** Source data follows **
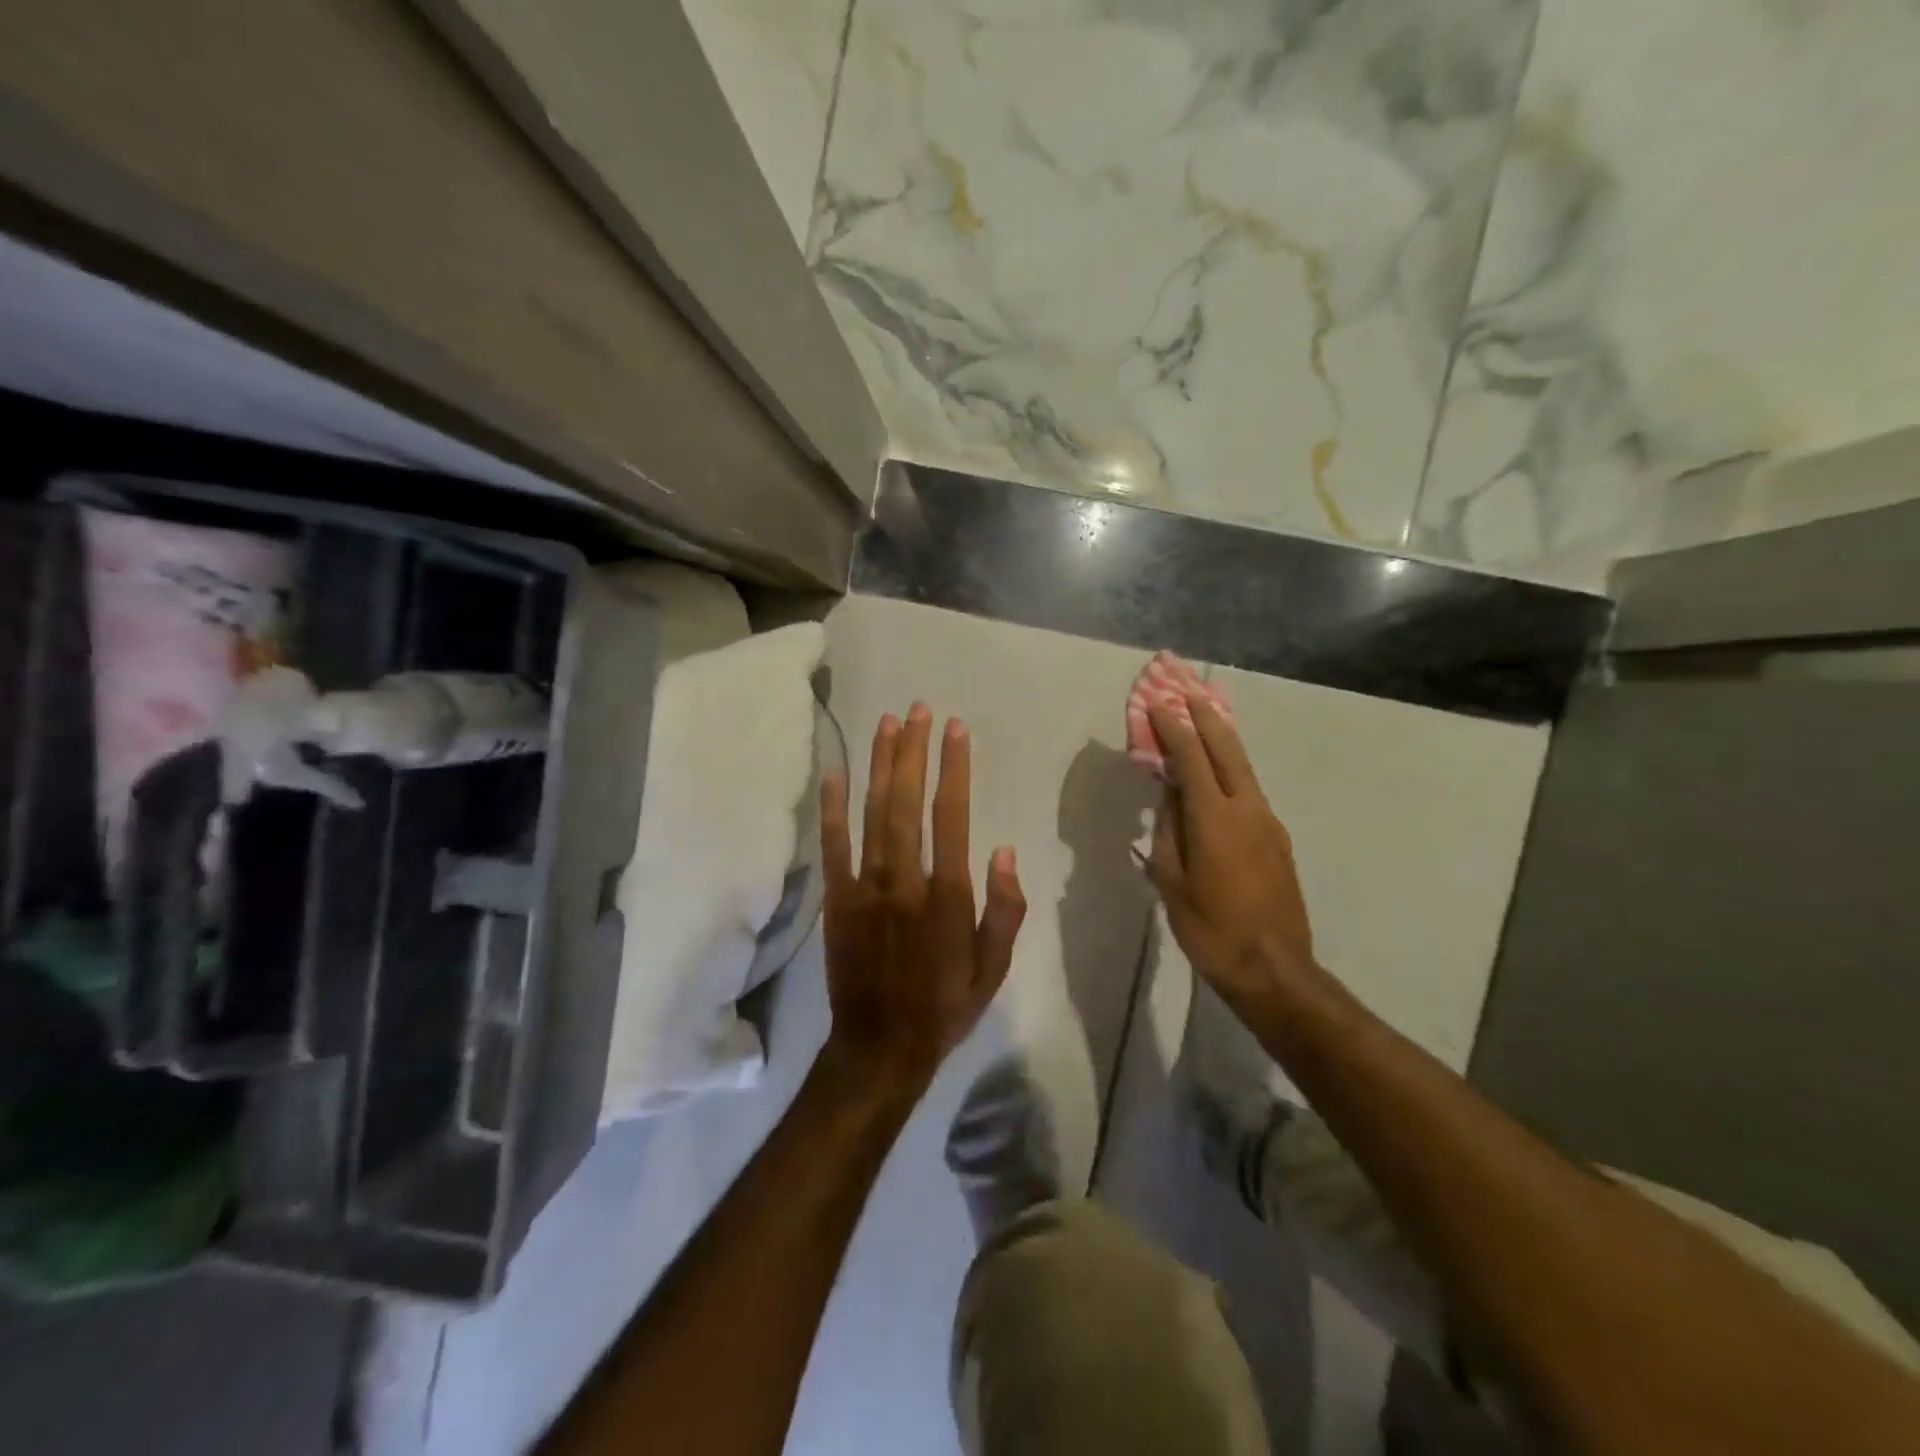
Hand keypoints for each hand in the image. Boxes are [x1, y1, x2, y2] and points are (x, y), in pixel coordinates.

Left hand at [820, 704, 1026, 1097]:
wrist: (880, 1047)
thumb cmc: (945, 1006)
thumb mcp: (994, 968)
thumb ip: (1004, 909)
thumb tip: (1003, 850)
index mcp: (947, 896)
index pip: (952, 816)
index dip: (954, 768)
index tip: (956, 730)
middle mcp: (905, 881)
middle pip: (907, 803)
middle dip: (913, 752)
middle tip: (918, 710)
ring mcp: (865, 888)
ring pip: (872, 814)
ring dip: (879, 766)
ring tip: (886, 723)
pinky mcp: (836, 900)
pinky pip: (833, 846)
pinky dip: (833, 808)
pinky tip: (836, 773)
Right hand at [1145, 698, 1315, 1012]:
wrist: (1274, 969)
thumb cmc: (1210, 929)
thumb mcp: (1172, 881)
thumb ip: (1168, 831)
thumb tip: (1170, 795)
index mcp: (1214, 819)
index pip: (1192, 759)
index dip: (1174, 729)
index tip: (1159, 705)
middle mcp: (1248, 810)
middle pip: (1228, 750)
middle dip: (1206, 719)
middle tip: (1188, 693)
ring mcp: (1269, 823)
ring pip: (1244, 768)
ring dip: (1223, 741)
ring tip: (1206, 720)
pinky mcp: (1279, 839)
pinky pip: (1251, 791)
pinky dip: (1232, 771)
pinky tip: (1220, 775)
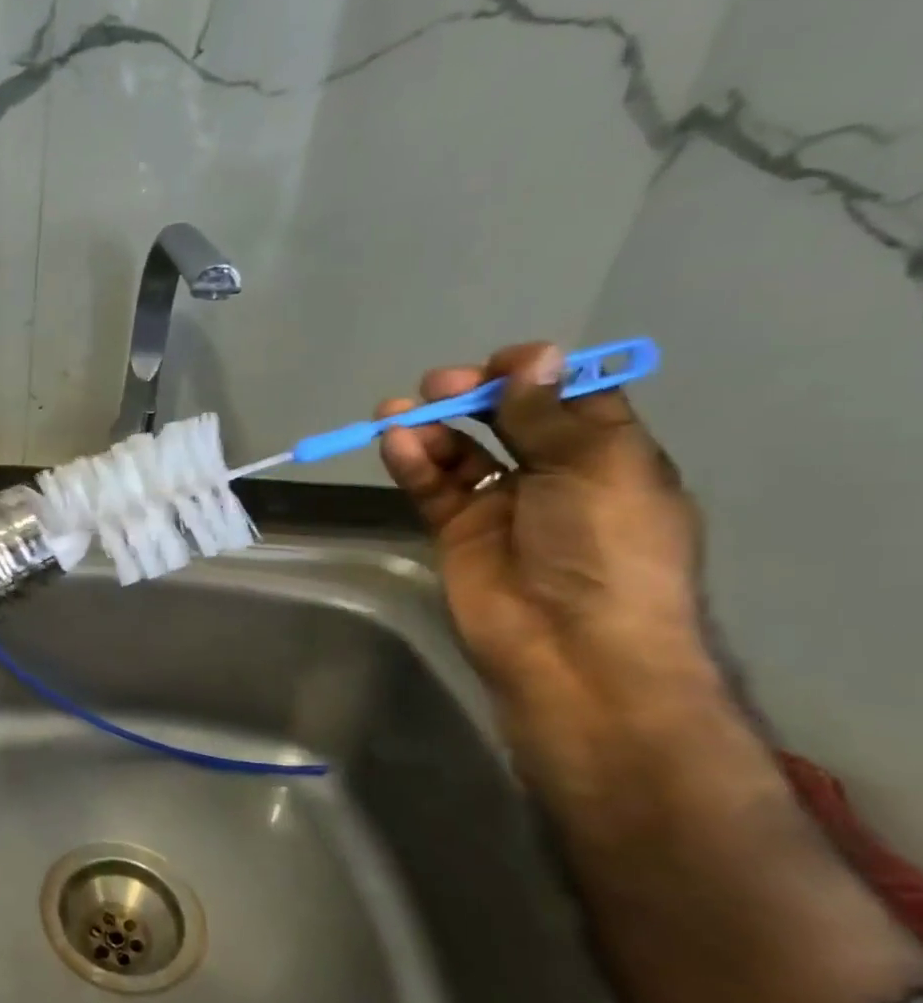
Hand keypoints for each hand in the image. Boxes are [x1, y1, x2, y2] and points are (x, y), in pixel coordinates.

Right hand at [376, 342, 711, 713]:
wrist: (572, 647)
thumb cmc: (605, 548)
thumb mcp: (594, 468)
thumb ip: (550, 413)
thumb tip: (536, 355)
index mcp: (608, 456)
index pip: (569, 398)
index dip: (536, 374)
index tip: (501, 365)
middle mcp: (555, 475)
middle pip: (508, 419)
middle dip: (473, 395)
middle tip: (438, 386)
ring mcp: (501, 505)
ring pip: (461, 451)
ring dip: (431, 426)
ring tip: (395, 412)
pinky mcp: (456, 532)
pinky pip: (433, 486)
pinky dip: (413, 462)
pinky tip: (394, 443)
** End of Source data **
▶ [Activity] All lines from the one containing "ring dip: (1223, 741)" through the end of the entries, both ends included, should be written out exactly, with no pictures.

▶ [Reply]
ring dip: (1223, 741)
ring tip: (1206, 720)
pinky mcp: (1279, 839)
pinky pip: (1251, 791)
pinky dip: (1232, 771)
pinky tip: (1220, 775)
Hand keypoints for each hand in the image. Boxes are [x1, y1, x2, y2] and points are (x, y), in pixel coordinates.

Right hand at [376, 342, 711, 713]:
wrist: (572, 647)
thumb cmc: (605, 548)
thumb mcp: (594, 468)
thumb ip: (550, 413)
thumb tip: (536, 355)
index mcp: (608, 456)
index pip: (569, 398)
index dip: (536, 374)
index tip: (501, 365)
middle mcp: (555, 475)
middle pip: (508, 419)
middle dip: (473, 395)
middle tip: (438, 386)
ring mcp: (501, 505)
ring pip: (461, 451)
ring dip: (431, 426)
ring tip: (395, 412)
pinky mcp: (456, 532)
pinky pip: (433, 486)
pinky dip: (413, 462)
pinky tip: (394, 443)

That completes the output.